Kennedy White

Personal information
- Full name: Kennedy Kathleen White
- Date of birth: July 1, 2000 (age 26)
- Place of birth: Ann Arbor, Michigan
- Height: 1.77 m (5 ft 10 in)
- Position: Forward

Team information
- Current team: Tampa Bay Sun
- Number: 24

College career
- Years: Team / Apps / (Gls)
- 2019–2022: Bowling Green Falcons / 66 / (27)
- 2023: Mississippi State Bulldogs / 22 / (2)

Senior career*
- Years: Team / Apps / (Gls)
- 2019: Motor City FC
- 2024–2025: Győri ETO FC
- 2025–2026: Melbourne Victory / 14 / (8)
- 2026–: Tampa Bay Sun / 22 / (8)

= Kennedy White =

American soccer player (born 2000)

Kennedy Kathleen White (born July 1, 2000) is an American professional soccer player who currently plays as a forward for USL Super League club Tampa Bay Sun FC.

==Early life==
White was born on July 1, 2000, in the United States and is a native of Michigan, United States. The daughter of Brandon and Kate, she has an older sister and a younger sister.

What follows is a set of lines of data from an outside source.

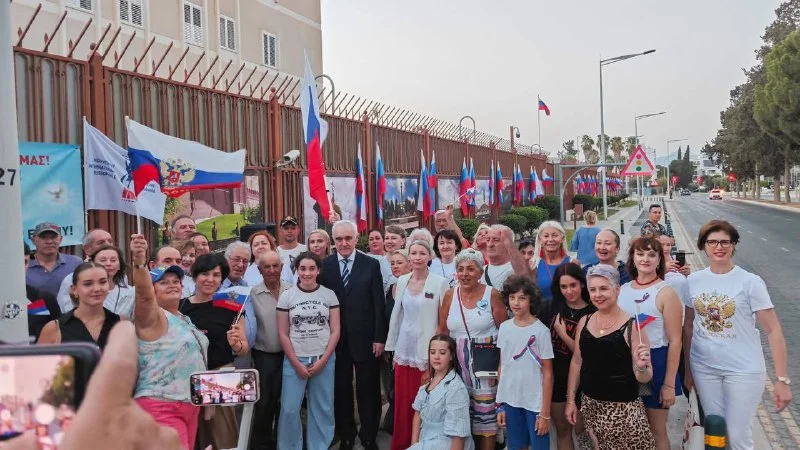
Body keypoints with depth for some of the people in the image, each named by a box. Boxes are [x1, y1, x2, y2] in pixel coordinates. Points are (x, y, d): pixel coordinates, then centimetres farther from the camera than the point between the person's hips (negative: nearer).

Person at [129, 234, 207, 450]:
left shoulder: (185, 319, 15)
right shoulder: (152, 316, -9)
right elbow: (143, 293, -30)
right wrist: (139, 262, -46)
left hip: (190, 405, 8)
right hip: (160, 407, -8)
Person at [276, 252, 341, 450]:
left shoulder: (329, 295, 1)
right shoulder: (286, 297, -1)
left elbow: (335, 330, 0)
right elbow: (282, 333, -1)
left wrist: (322, 360, -8)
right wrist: (297, 364, -6)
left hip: (324, 359, 1)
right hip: (294, 360, -1)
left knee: (323, 408, 8)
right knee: (289, 409, -1)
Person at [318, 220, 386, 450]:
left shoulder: (371, 264, -2)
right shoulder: (324, 265, 0)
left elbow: (379, 304, -3)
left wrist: (379, 337, -6)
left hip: (365, 338, -1)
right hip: (336, 338, 1)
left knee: (368, 389, 9)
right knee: (341, 389, 13)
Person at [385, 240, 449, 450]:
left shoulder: (440, 282, -7)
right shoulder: (401, 281, 6)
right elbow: (397, 315, 12)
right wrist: (394, 349, 13)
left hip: (428, 352, -4)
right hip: (404, 350, 4)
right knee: (402, 402, 10)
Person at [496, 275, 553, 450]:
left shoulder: (541, 331, -10)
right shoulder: (504, 328, 3)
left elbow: (548, 373, -8)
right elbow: (502, 367, 8)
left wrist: (545, 412, -9)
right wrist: (500, 404, 8)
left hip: (535, 403, -4)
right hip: (510, 402, 4)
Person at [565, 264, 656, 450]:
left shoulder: (632, 326, -10)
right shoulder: (584, 322, 3)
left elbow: (644, 378, -8)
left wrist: (642, 366, -29)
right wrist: (570, 400, 10)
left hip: (623, 408, -4)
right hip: (590, 405, 4)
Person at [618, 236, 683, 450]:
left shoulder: (665, 293, -11)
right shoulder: (622, 290, 4)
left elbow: (675, 341, -13)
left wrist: (669, 383, -15)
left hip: (656, 364, -5)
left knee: (656, 431, 8)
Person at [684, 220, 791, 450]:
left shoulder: (750, 282, -10)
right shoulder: (694, 280, 0)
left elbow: (773, 331, -10)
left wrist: (782, 379, -14)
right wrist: (687, 369, 10)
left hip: (743, 369, -3)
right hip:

Growing up, she attended Bowling Green State University in the United States, where she studied marketing. Following her stint there, she attended Mississippi State University in the United States.

==Club career==
White started her career with American side Motor City FC in 2019. During February 2024, she signed for Hungarian side Győri ETO FC.

Ahead of the 2025–26 season, she signed for Australian side Melbourne Victory FC, where she scored four goals in her first two league appearances.

On July 7, 2026, White was announced to have signed for USL Super League club Tampa Bay Sun FC.